What Joe Biden should do about inflation

 

President Joe Biden and his allies in Congress are rightly concerned about surging prices. High and persistent inflation has surprised most policy makers, including at the Federal Reserve, and has defied easy fixes. The only sure solution is to curb demand, as the Fed is beginning to. Doing that without tipping the economy into recession will be quite a challenge.
How can the federal government help? Biden has promised to let the Fed get on with it, which is surely welcome. His other suggestions, though, have mostly been either beside the point or simply counterproductive. Ideas that would actually make a difference seem of little interest to his administration.

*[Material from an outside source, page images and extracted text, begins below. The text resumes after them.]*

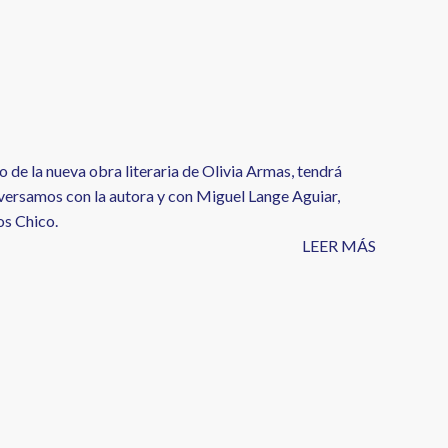
 de la nueva obra literaria de Olivia Armas, tendrá
nversamos con la autora y con Miguel Lange Aguiar,
os Chico.
LEER MÁS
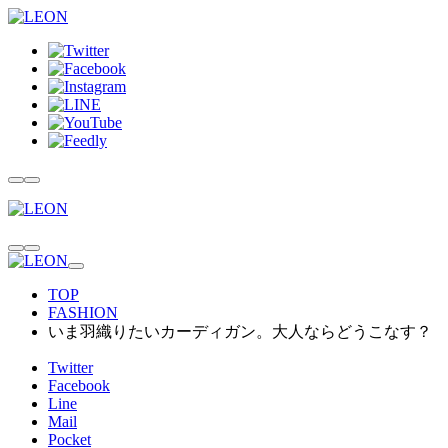
TOP
FASHION
いま羽織りたいカーディガン。大人ならどうこなす？
Twitter
Facebook
Line
Mail
Pocket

For instance, Biden is again calling for a brief gas-tax holiday. Even his friends in Congress seem unpersuaded by the idea. They’re right to be. Pausing the federal levy of 18.4 cents a gallon would, for a start, further undermine the Highway Trust Fund, which the tax finances, and which already faces an ominous shortfall. The savings would be modest and partly self-defeating — because they’d add to the demand for gas, serving to push prices back up. In the end, producers would probably gather most of the benefit.
Indeed, the economics points, if anything, to the opposite proposal: Leave the gas tax in place, and, along with Europe, impose a tariff (as opposed to an outright ban) on imports of Russian energy. Under current conditions, supplies of energy are maxed out and relatively fixed in the short term. This means that a tariff would hit Russia’s income more severely than it would raise energy prices for consumers. Such a plan is better targeted in every way. It would punish Russia more effectively for its invasion of Ukraine while moderating the squeeze on energy supplies, and it would yield revenue that could pay for financial assistance to those worst affected by higher costs.
At the moment, note, energy is an unusual case because the supply response to changes in price will be so muted in the short term. Where that isn’t so, lower tariffs would feed more readily through to consumers in the form of lower prices. Thanks to former President Donald Trump’s misguided commitment to import barriers, there are many opportunities to enjoy this free lunch.
One plausible estimate suggests that a moderate but broadly based effort to roll back so-called “national security” tariffs and other barriers (including the preposterous bundle of restrictions on shipping known as the Jones Act) could knock a percentage point off the inflation rate for one year. To be sure, this wouldn’t solve the problem, but it would certainly make the Fed’s job easier.
Biden’s lassitude on trade promotion might prove to be among his most consequential failures. It’s compounded by an array of other interventions that militate against an effective supply-side response to America’s current predicament. The administration’s zeal for antitrust frequently comes off as thinly veiled anti-capitalism. The president has chosen to call out US energy producers as latter-day robber barons instead of courting them as partners in improving America’s long-term energy security. His spending plans, however virtuous on the merits, provide endless accommodations to organized labor, all of them serving to weaken the economy’s ability to raise productivity, cope with shocks and lift living standards.
Democrats are understandably alarmed at their prospects in the midterm elections. In emergencies, presidents are expected to rise above such calculations and do what’s right. At times like these, it might even pay off politically.